Las casas passiv ahorran calefacción como ninguna. Pero tienen otras ventajas añadidas relacionadas con el confort, un concepto básico cuando se trata de un hogar. Para empezar, con el recuperador de calor la casa siempre está a 21 grados, sin cambios bruscos de temperatura. La hermeticidad de la vivienda aísla también del ruido exterior y, como no es necesario ventilar tampoco hay polvo que limpiar o polen que dispare las narices alérgicas. Solo entra el polvo que el inquilino traiga puesto de la calle. Y la casa está en constante ventilación, desterrando frases clásicas como la de “está el ambiente un poco cargado”.

APUESTA SEGURA

Dice Germán Velázquez que en 2020 este certificado será obligatorio en el Estado, y desde la promotora consideran el passiv como una apuesta segura. “En cuestión de promoción inmobiliaria somos los primeros en apostar por esto. No hacerlo es quedarse en el pasado, y además supone un reto muy bonito y todos estamos aprendiendo mucho. Cuando Germán nos comentó el tema del passiv nos pareció muy interesante. Íbamos a dar un valor añadido a la promoción y a diferenciarnos del resto de viviendas. Y apostamos por ellos”, explica Laura Valencia, vecina de Pamplona de 34 años, de Promociones Las Provincias. Las viviendas, dice, están en el rango de precio de la competencia, y son de alta gama.

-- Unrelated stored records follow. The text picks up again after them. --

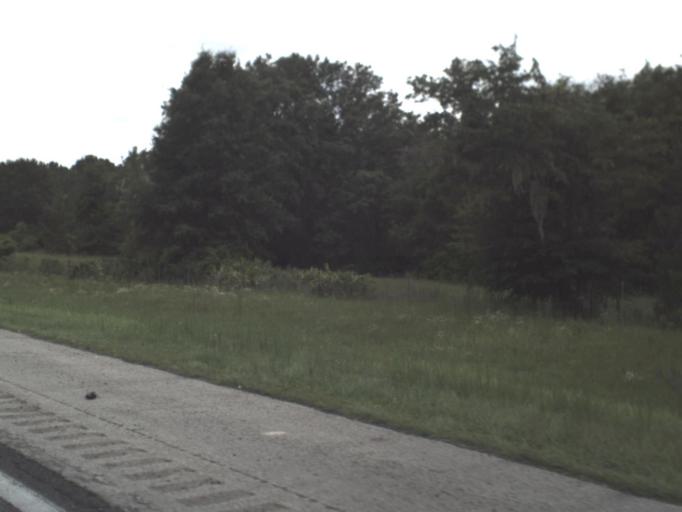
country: US
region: Florida
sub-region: Alachua County
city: High Springs
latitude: 29.9122
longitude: -82.5526
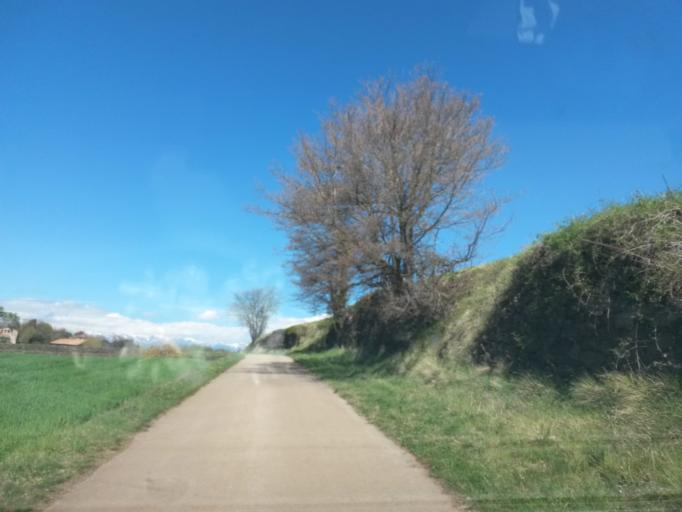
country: ES
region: Catalonia
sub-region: Provincia de Girona
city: Sant Cristofol de les Fonts
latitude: 42.1700
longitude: 2.5331
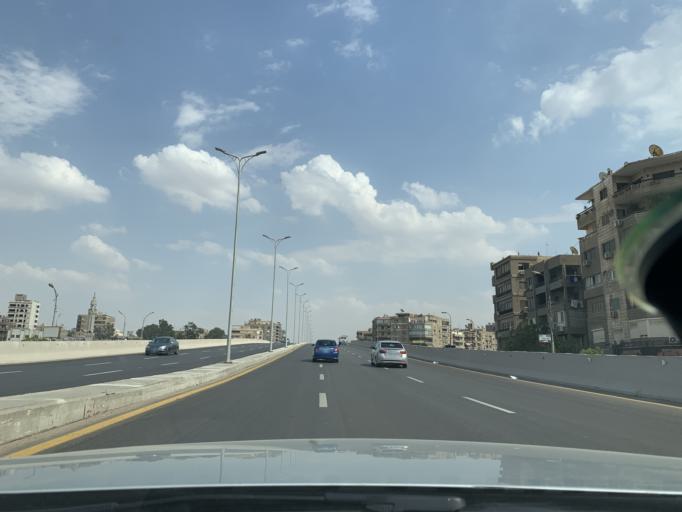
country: EG
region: Muhafazat al Qalyubiyah
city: Al Khankah
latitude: 30.1129
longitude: 31.3447
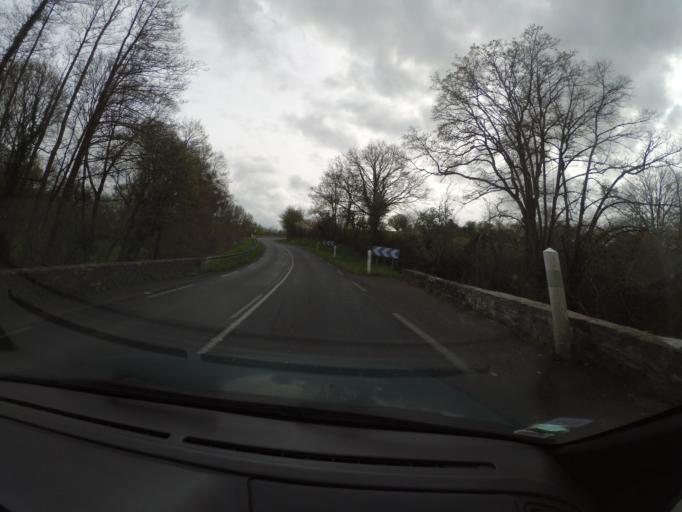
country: FR
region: Pays de la Loire
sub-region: Departement de Maine-et-Loire
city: Saint-Laurent-des-Autels
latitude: 47.3024
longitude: -1.1651
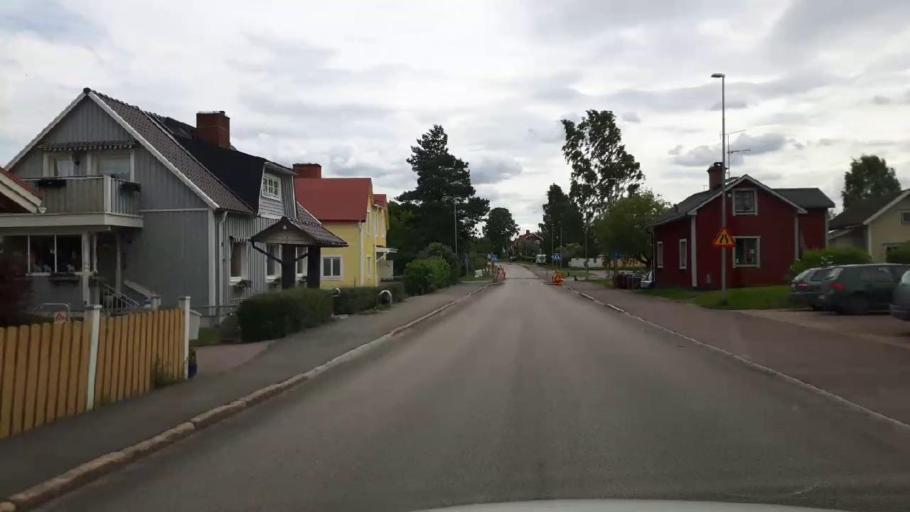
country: SE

“La gente nos pregunta cómo convencimos al promotor. Es que no le hemos convencido, le hemos explicado qué era el passiv y nos respondieron que el edificio tenía que ser así”, detalla Velázquez. “Pudiendo y sabiendo hacerlo bien no lo puedes hacer mal”, resume este arquitecto. “Hasta ahora igual no sabíamos hacerlo, pero ahora ya sabemos. Si me dijeras que cuesta un 30% más… pero se puede hacer con el mismo presupuesto”, finaliza Velázquez.